0.083 Repeating as a Fraction
In mathematics, a repeating decimal is a decimal that has a sequence of digits that repeats indefinitely. One such example is the decimal 0.083, which is a repeating decimal. But have you ever wondered what 0.083 repeating as a fraction looks like?
Converting 0.083 to a Fraction
To convert a repeating decimal to a fraction, we can use the following steps:
- Let the repeating decimal be x.
- Multiply both sides of the equation by 10 raised to the power of the number of digits in the repeating part.
- Subtract the original equation from the new equation.
- Simplify the resulting equation to get the fraction.
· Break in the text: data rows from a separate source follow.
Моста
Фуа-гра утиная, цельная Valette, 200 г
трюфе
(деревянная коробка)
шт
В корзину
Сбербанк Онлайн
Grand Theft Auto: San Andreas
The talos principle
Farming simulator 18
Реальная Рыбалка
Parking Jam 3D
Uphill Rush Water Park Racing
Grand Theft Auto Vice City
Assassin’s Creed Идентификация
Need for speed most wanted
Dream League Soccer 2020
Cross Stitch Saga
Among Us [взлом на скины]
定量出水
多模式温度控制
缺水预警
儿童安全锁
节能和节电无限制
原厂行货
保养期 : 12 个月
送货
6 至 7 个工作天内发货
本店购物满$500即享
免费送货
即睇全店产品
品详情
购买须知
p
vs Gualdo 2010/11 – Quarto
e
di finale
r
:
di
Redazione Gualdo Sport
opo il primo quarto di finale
Let's apply these steps to 0.083:
Step 1: Let x = 0.083 x = 0.083
Step 2: Multiply by 10^3 (since the repeating part has 3 digits) 1000x = 83.083
Step 3: Subtract the original equation 1000x - x = 83.083 - 0.083 999x = 83
Step 4: Simplify x = 83/999
Therefore, 0.083 repeating as a fraction is equal to 83/999.
Simplifying the Fraction
We can further simplify the fraction 83/999 by dividing both the numerator and the denominator by their greatest common divisor (GCD). The GCD of 83 and 999 is 1, so the fraction is already in its simplest form.
Conclusion
In conclusion, 0.083 repeating as a fraction is equal to 83/999. By using the steps outlined above, we can convert any repeating decimal to a fraction, which can be useful in various mathematical applications.